On the outskirts of Baghdad, guerrillas fired at a van carrying 25 administrative employees to work at the airport, killing at least four persons and wounding others, including the driver (-ash-Sharq al-Awsat). Al-Yarmuk Hospital in Baghdad reported receiving several injured, some serioiusly.

In Baqubah, guerrillas detonated a roadside bomb, wounding two policemen and two national guardsmen. Eyewitnesses say that they swerved to miss a roadside bomb but then hit another.

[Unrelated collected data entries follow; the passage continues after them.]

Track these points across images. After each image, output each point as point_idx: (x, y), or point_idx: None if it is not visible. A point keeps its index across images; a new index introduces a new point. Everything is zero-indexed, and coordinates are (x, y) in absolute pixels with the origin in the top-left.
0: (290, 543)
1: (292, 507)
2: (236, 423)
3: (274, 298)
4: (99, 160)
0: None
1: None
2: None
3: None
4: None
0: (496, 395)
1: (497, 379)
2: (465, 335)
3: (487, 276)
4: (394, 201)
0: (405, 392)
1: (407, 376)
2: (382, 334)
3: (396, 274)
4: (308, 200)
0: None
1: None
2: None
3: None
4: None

On Wednesday evening, Iraqi police had arrested the preacher at a Baqubah mosque for urging on the resistance and for funding it. His mosque lay in the Zira`ah District of the city, and his name is Shaikh Muhammad Ali Samarra'i. Eyewitnesses in the district admitted that Shaikh Samarra'i regularly called in his Friday prayers sermons for resistance, and for a rejection of American presence in the country. They said he enjoys enormous respect and popularity and that "everybody loves him." I wonder if his sermons meet, however, the US Supreme Court's "clear and present danger" standard, or whether his arrest violates the Temporary Administrative Law crafted via the Americans, which guarantees freedom of speech. One wonders, too, if the charge of funding the resistance was thrown in to make the arrest more palatable.
(-ash-Sharq al-Awsat).

If the US and Allawi are going to arrest all the clergymen in Iraq who object to the US presence, then they'll just have to arrest virtually all the clergymen.

In Samarra, 9 more Iraqis wounded in an attack on Tuesday have now died.

The clerics and notables in the city of Fallujah urged the caretaker Iraqi government Thursday to halt the American airstrikes on the city, in the aftermath of a large convention they held. The Association of Muslim Scholars,the Consultative Council of Fallujah, the mayor, the delegation of negotiators with the government, and "the League of al-Anbar Clerics" had all assembled in the town hall to discuss renewing negotiations with the Iraqi government so as to halt military actions against it. The meeting revealed a conflict concerning the prerequisites for returning to the negotiating table.

Those who met came up with a list of five conditions for renewing negotiations:

1. Bombing of the city must cease.
2. Families forced out must be allowed to return
3. and they must be paid compensation.
4. US troops must withdraw from the city and from its main entryways.
5. Iraqi National Guardsmen must be the ones who provide security.

Those assembled did not agree, however on how exactly the national guardsmen would enter the city. The majority of these notables insisted that at least one third of the national guardsmen be local Fallujans.

US fighter planes and tanks again bombarded Fallujah late on Thursday, striking the Martyrs and Industry districts in the south of the city, where US troops engaged in fierce firefights with gunmen. On Thursday morning, Marines had called in precision air strikes on a building said to be used by the Fallujah resistance for "command and control," demolishing it. (-ash-Sharq al-Awsat).

The Iraqi Islamic Party warned the Sunni Arab community against any move to boycott the forthcoming elections, since it would result in direct loss of political power.

The US and the Allawi government had on Wednesday rejected a French suggestion to include opponents of the interim Allawi government in the international conference on Iraq. (The US sidestepped this suggestion, which recalls the ways De Gaulle ended the Algerian conflict, by insisting that only governments, not parties, would be allowed to attend the Cairo conference scheduled for November.)

On Thursday, the Chirac government expressed its "interest" in an Egyptian suggestion that a balanced conference be organized that would include "representatives of Iraqi civil society."